Sulfur contains !

pab

pierre-alain benoit
sulfur contains
Hello,
Here is an web links about an italian merchant. For all bootles, you've got the level of sulfur. Interesting to analyse with RS.
Best regards
pierre-alain benoit
 
Very interesting, thank you.

The focus on total is much more revealing than the common focus on mgs added at bottling.

Huet looks high, and 06 Coule has almost double the level of the 07.

I assume these numbers are reported by the wineries and wonder if the accuracy varies. One of the Puzelat numbers is 1 mg/l, hard to believe even if you don't use it at all, because of what occurs naturally in the skins.
 
Huet looks high, because the residual sugar is also very high in the "sec" : 9g (Le Mont 2007). It's the "typicit" of the "best" Vouvray : sugar + sulfur (to block the refermentation). Foreau should be very close.
I don't know if they could have the "AOC agrement" without sugar. interesting debat !
Best regards
 
I wonder why they give only total SO2, without free? It doesn't tell you anything about how stable the wine is. Or is the assumption that the only people interested are worried about it being toxic?
 
originally posted by Oliver McCrum:
I wonder why they give only total SO2, without free? It doesn't tell you anything about how stable the wine is. Or is the assumption that the only people interested are worried about it being toxic?
I think that's right. So the refermenting rose d'un jour that I saw recently would have no trouble.

The chemistry, as I'm sure most of you know, is that reducing sugars react with SO2 to boost the "total" number while leaving less "free." So to get to a protective "free" number one has too add more SO2 to a wine with rs than one without.
 
originally posted by Oliver McCrum:
IOr is the assumption that the only people interested are worried about it being toxic?
Yes.
For a consumer, wine should'nt be toxic.
 
originally posted by pab:
originally posted by Oliver McCrum:
IOr is the assumption that the only people interested are worried about it being toxic?
Yes.
For a consumer, wine should'nt be toxic.

Even for an importer, wine shouldn't be toxic.

Out of curiousity, what level of SO2 do you find to be toxic?
 
originally posted by Oliver McCrum:

Out of curiousity, what level of SO2 do you find to be toxic?

I'm not pab, but I'd say 3000 ppm with a 30 minute sustained exposure. But that's just what the MSDS says [insert emoticon].

Mark Lipton
 
originally posted by Oliver McCrum:

Out of curiousity, what level of SO2 do you find to be toxic?

I drank yesterday half a bootle of a de Moor Chablis 2002 Rosette and I'm waking up nice tomorrow.
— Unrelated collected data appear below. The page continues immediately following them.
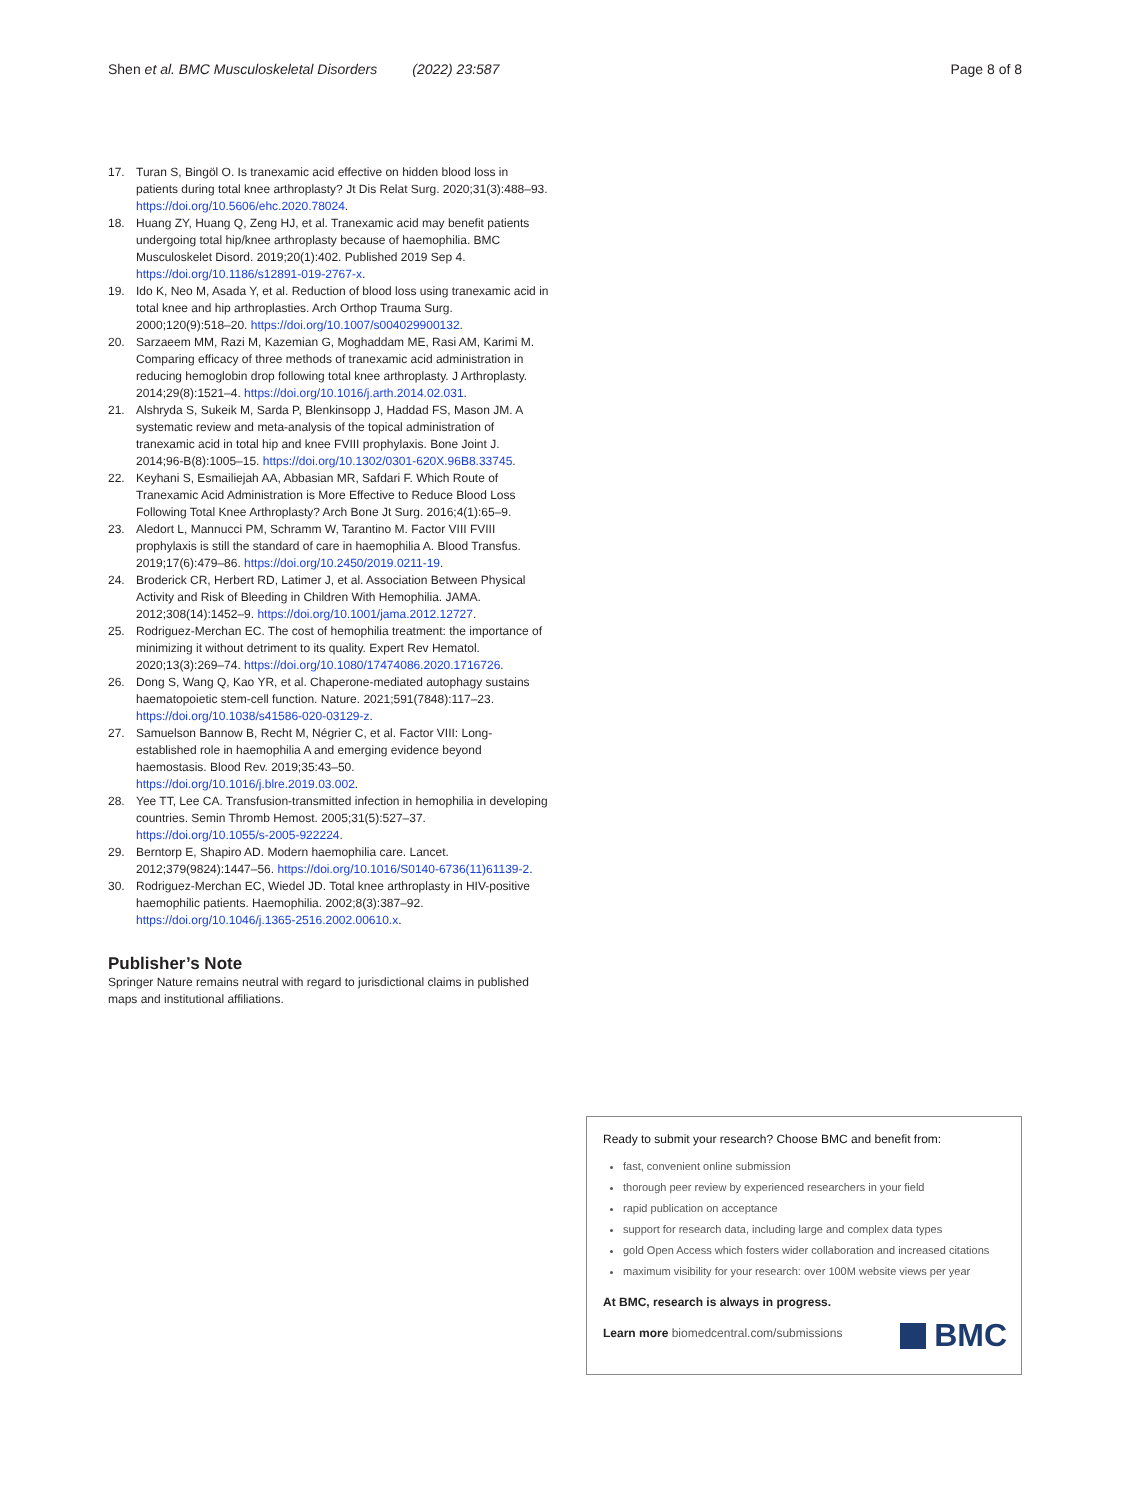Shen et al. BMC Musculoskeletal Disorders (2022) 23:587 Page 8 of 8
17. Turan S, Bingöl O. Is tranexamic acid effective on hidden blood loss in patients during total knee arthroplasty? Jt Dis Relat Surg. 2020;31(3):488–93. https://doi.org/10.5606/ehc.2020.78024.
18. Huang ZY, Huang Q, Zeng HJ, et al. Tranexamic acid may benefit patients undergoing total hip/knee arthroplasty because of haemophilia. BMC Musculoskelet Disord. 2019;20(1):402. Published 2019 Sep 4. https://doi.org/10.1186/s12891-019-2767-x.
19. Ido K, Neo M, Asada Y, et al. Reduction of blood loss using tranexamic acid in total knee and hip arthroplasties. Arch Orthop Trauma Surg. 2000;120(9):518–20. https://doi.org/10.1007/s004029900132.
20. Sarzaeem MM, Razi M, Kazemian G, Moghaddam ME, Rasi AM, Karimi M. Comparing efficacy of three methods of tranexamic acid administration in reducing hemoglobin drop following total knee arthroplasty. J Arthroplasty. 2014;29(8):1521–4. https://doi.org/10.1016/j.arth.2014.02.031.
21. Alshryda S, Sukeik M, Sarda P, Blenkinsopp J, Haddad FS, Mason JM. A systematic review and meta-analysis of the topical administration of tranexamic acid in total hip and knee FVIII prophylaxis. Bone Joint J. 2014;96-B(8):1005–15. https://doi.org/10.1302/0301-620X.96B8.33745.
22. Keyhani S, Esmailiejah AA, Abbasian MR, Safdari F. Which Route of Tranexamic Acid Administration is More Effective to Reduce Blood Loss Following Total Knee Arthroplasty? Arch Bone Jt Surg. 2016;4(1):65–9.
23. Aledort L, Mannucci PM, Schramm W, Tarantino M. Factor VIII FVIII prophylaxis is still the standard of care in haemophilia A. Blood Transfus. 2019;17(6):479–86. https://doi.org/10.2450/2019.0211-19.
24. Broderick CR, Herbert RD, Latimer J, et al. Association Between Physical Activity and Risk of Bleeding in Children With Hemophilia. JAMA. 2012;308(14):1452–9. https://doi.org/10.1001/jama.2012.12727.
25. Rodriguez-Merchan EC. The cost of hemophilia treatment: the importance of minimizing it without detriment to its quality. Expert Rev Hematol. 2020;13(3):269–74. https://doi.org/10.1080/17474086.2020.1716726.
26. Dong S, Wang Q, Kao YR, et al. Chaperone-mediated autophagy sustains haematopoietic stem-cell function. Nature. 2021;591(7848):117–23. https://doi.org/10.1038/s41586-020-03129-z.
27. Samuelson Bannow B, Recht M, Négrier C, et al. Factor VIII: Long-established role in haemophilia A and emerging evidence beyond haemostasis. Blood Rev. 2019;35:43–50. https://doi.org/10.1016/j.blre.2019.03.002.
28. Yee TT, Lee CA. Transfusion-transmitted infection in hemophilia in developing countries. Semin Thromb Hemost. 2005;31(5):527–37. https://doi.org/10.1055/s-2005-922224.
29. Berntorp E, Shapiro AD. Modern haemophilia care. Lancet. 2012;379(9824):1447–56. https://doi.org/10.1016/S0140-6736(11)61139-2.
30. Rodriguez-Merchan EC, Wiedel JD. Total knee arthroplasty in HIV-positive haemophilic patients. Haemophilia. 2002;8(3):387–92. https://doi.org/10.1046/j.1365-2516.2002.00610.x.
Publisher’s Note
Springer Nature remains neutral with regard to jurisdictional claims in published maps and institutional affiliations.
Ready to submit your research? Choose BMC and benefit from:
fast, convenient online submission
thorough peer review by experienced researchers in your field
rapid publication on acceptance
support for research data, including large and complex data types
gold Open Access which fosters wider collaboration and increased citations
maximum visibility for your research: over 100M website views per year
At BMC, research is always in progress.
Learn more biomedcentral.com/submissions
BMC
When I drink a Huet or a Foreau, ten minutes after my brain is in fire.
It's surely a question of sensibility with high variations beetwen two persons.
Best regards
pierre-alain benoit
 
originally posted by Sharon Bowman:
What a question to put to a Frenchman.
Reminds me that I once saw a news story about a train crash. It had been carrying French beer and German soup, which struck me as all wrong, anyway.
 
originally posted by MLipton:
originally posted by Oliver McCrum:

Out of curiousity, what level of SO2 do you find to be toxic?

I'm not pab, but I'd say 3000 ppm with a 30 minute sustained exposure. But that's just what the MSDS says [insert emoticon].

Mark Lipton

I've had a few customers who seem to think 75ish total and 30 free was dangerous. I'm glad to hear I'm not poisoning them.
 
The most demanding 'natural wine' producers demand 20 mg/l free. We do about 30-35 and are pretty much convinced that our wines are not toxic.
 
originally posted by Oliver McCrum:
originally posted by MLipton:
originally posted by Oliver McCrum:

Out of curiousity, what level of SO2 do you find to be toxic?

I'm not pab, but I'd say 3000 ppm with a 30 minute sustained exposure. But that's just what the MSDS says [insert emoticon].

Mark Lipton

I've had a few customers who seem to think 75ish total and 30 free was dangerous. I'm glad to hear I'm not poisoning them.

Oliver,
Now that I realize that your question wasn't merely rhetorical in nature, let me add that the figures I cite are for SO2 gas which is far more toxic than what you have in the wine (sodium bilsulfite). Unless you're a unicellular creature, I can't really muster much concern about bisulfite toxicity. The normally reliable Merck Index tells me that the LD50 in mice is 115 mg/kg, meaning that it would take gram quantities to seriously threaten an 80 kg male.

Mark Lipton
 
originally posted by VS:
The most demanding 'natural wine' producers demand 20 mg/l free. We do about 30-35 and are pretty much convinced that our wines are not toxic.
I seem to have survived.
 
originally posted by Oliver McCrum:
Mark,

I have been accused of many things in life, but never unicellular.

My post was an unskilful attempt at tongue-in-cheek humor.

And that's how it was taken, Oliver, aside from the unskillful part. I was just trying to give you more perspective on how ridiculous those concerns were (hence the unicellular snark).